Still, Indiana officials point to what they see as a positive trend.

“Over the past year Indiana has experienced one of the strongest periods of job growth in over a decade,” said Scott Sanders, commissioner of the Department of Workforce Development. “Since last October we have added nearly 67,000 private sector jobs and continue to significantly outpace the national rate of growth.” 

Maps show the regions where right-to-work laws are most prevalent: the interior West from Idaho to Arizona; the nation’s midsection from North Dakota south to Texas; and the southeast quadrant from Arkansas east to Virginia and south to Florida. Michigan is set to become the 24th such state.

Michigan is the fifth most-unionized state, with 18.3 percent of its workforce in a union, according to the Bureau of Labor Statistics (BLS). It trails New York (26.1 percent), Alaska (23.7), Hawaii (22.5), and Washington State (20.4).

The economic costs and benefits of right-to-work laws have been debated for decades – back to when such laws first were passed in the 1940s.

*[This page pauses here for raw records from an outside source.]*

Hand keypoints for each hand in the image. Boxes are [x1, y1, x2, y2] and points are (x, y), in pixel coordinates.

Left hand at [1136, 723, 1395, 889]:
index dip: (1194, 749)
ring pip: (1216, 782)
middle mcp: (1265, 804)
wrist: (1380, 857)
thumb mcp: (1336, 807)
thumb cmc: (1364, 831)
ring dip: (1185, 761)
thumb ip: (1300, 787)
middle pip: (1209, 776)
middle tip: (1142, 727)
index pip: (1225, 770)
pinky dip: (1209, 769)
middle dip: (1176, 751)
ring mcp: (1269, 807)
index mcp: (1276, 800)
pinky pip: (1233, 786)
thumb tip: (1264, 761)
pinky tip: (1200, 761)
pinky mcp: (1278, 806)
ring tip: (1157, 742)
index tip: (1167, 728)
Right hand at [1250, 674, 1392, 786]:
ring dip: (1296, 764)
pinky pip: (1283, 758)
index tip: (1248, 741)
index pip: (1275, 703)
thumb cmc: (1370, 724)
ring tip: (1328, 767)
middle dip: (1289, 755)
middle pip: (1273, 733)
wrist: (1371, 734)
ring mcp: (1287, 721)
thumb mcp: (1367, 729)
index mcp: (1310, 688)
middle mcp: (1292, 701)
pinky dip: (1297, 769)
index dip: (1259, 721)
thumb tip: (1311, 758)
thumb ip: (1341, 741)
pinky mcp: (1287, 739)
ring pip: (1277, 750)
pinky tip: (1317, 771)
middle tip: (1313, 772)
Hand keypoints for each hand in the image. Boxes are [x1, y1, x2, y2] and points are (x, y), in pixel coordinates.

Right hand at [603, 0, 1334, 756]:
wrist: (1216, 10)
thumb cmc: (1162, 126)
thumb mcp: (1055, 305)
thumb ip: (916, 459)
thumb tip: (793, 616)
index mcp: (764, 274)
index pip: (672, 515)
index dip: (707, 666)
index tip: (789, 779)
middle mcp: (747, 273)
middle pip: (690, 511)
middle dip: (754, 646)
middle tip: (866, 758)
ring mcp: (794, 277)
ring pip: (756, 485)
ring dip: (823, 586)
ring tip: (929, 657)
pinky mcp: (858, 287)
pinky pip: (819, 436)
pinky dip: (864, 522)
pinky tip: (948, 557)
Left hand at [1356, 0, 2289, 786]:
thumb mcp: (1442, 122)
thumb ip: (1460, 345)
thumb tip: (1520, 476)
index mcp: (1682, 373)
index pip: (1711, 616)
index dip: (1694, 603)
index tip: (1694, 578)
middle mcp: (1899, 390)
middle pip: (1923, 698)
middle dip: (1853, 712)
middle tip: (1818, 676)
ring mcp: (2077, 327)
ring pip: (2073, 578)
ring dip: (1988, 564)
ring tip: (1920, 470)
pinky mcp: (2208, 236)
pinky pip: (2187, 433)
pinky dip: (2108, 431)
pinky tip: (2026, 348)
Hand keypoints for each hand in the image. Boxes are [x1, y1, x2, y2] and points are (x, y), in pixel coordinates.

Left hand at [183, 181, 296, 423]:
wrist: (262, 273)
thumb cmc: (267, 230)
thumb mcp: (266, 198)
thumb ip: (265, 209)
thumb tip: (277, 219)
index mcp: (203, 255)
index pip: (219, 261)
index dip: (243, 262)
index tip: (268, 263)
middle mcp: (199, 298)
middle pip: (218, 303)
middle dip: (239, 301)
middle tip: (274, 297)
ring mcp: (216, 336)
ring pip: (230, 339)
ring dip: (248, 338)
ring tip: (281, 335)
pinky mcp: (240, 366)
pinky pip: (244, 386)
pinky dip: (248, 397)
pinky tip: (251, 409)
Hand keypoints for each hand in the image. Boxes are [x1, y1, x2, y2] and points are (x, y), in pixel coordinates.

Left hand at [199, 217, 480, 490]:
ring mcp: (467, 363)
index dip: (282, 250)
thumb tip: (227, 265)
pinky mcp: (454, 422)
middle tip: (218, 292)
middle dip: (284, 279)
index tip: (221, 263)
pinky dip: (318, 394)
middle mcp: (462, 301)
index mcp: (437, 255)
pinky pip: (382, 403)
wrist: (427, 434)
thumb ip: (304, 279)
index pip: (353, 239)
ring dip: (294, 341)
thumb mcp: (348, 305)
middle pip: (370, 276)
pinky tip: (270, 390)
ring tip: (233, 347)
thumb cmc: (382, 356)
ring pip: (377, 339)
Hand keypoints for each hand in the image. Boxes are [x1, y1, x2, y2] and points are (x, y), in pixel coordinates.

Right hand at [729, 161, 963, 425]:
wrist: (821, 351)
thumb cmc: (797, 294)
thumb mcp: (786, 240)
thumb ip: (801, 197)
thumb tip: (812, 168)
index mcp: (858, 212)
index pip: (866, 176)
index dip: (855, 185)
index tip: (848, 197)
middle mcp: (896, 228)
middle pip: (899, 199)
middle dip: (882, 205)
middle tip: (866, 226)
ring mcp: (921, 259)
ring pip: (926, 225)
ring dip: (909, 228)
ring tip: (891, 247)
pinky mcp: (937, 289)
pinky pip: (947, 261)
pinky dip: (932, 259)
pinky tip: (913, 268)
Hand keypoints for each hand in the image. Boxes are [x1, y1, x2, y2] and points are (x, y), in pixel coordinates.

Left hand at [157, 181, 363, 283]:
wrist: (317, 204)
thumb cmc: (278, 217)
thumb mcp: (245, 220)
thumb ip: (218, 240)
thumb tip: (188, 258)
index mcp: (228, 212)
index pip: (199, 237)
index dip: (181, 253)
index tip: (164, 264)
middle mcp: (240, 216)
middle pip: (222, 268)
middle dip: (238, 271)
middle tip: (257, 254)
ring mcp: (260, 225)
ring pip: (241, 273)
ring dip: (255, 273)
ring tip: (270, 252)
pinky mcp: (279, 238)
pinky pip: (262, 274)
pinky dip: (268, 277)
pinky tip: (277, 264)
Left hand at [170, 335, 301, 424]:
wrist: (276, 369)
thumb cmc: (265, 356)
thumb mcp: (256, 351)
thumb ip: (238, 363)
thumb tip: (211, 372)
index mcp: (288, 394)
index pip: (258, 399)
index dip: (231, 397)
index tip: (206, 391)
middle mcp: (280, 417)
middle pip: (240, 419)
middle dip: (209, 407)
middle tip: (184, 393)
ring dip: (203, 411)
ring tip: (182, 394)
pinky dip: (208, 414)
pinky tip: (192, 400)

“Right-to-work states are much more attractive for businesses investment. Unionized firms earn lower profits, invest less, and create fewer jobs than comparable nonunion firms,” asserts the conservative Heritage Foundation. “Boeing’s decision to build a new plant in South Carolina – a right-to-work state – illustrates a larger trend. Businesses consider the presence (or absence) of a right-to-work law a major factor when deciding where to locate. It was no accident that foreign automobile brands located their U.S. plants primarily in right-to-work states like Alabama, Mississippi, and Tennessee.”

Other studies show the difficulty of clearly proving any positive economic impact of right-to-work laws due to unrelated state policies, demographic trends, and climate.

The left-leaning Economic Policy Institute contends that right-to-work laws “lower wages for union and non-union workers by an average of $1,500 a year and decrease the likelihood employees will get health insurance or pensions through their jobs.”

Institute researchers also note that “seven of the 10 highest-unemployment states are states with right-to-work laws, including Nevada and Florida, which have unemployment rates higher than Michigan’s unemployment rate of 10.5 percent, and South Carolina, which also has an unemployment rate of 10.5 percent. Factors other than right-to-work laws, such as major industries and climate, shape states’ economies.”

Drawing on figures from the BLS, the US Bureau of Economic Analysis, and the Census Bureau, the Detroit Free Press reports:

  • One of the 10 states with the highest per-capita income in 2010 was a right-to-work state.
  • Of the 10 states with the lowest per-capita income, seven have right-to-work laws.
  • Among the 10 fastest-growing states, three are right-to-work states.
  • Among the 10 states with the most residents without health insurance in 2011, six were right-to-work states.

Aside from what he predicts will be a positive economic impact, Snyder stresses the freedom the law will give workers.

“Today in Michigan, workers who choose not to pay union dues can lose their jobs under some union contracts,” he said in a statement accompanying his YouTube message. “In other words, if they want to work, they have to join a union and pay dues, which can amount to 1 to 2 percent of their wages.”

“Under freedom to work, Michiganders will have the freedom to choose whether or not to join a union,” he said. “They won't be forced to pay union dues if they don't want to, and they won't lose their jobs because of it. And if they want to pay dues voluntarily, they have the freedom to do that, too.”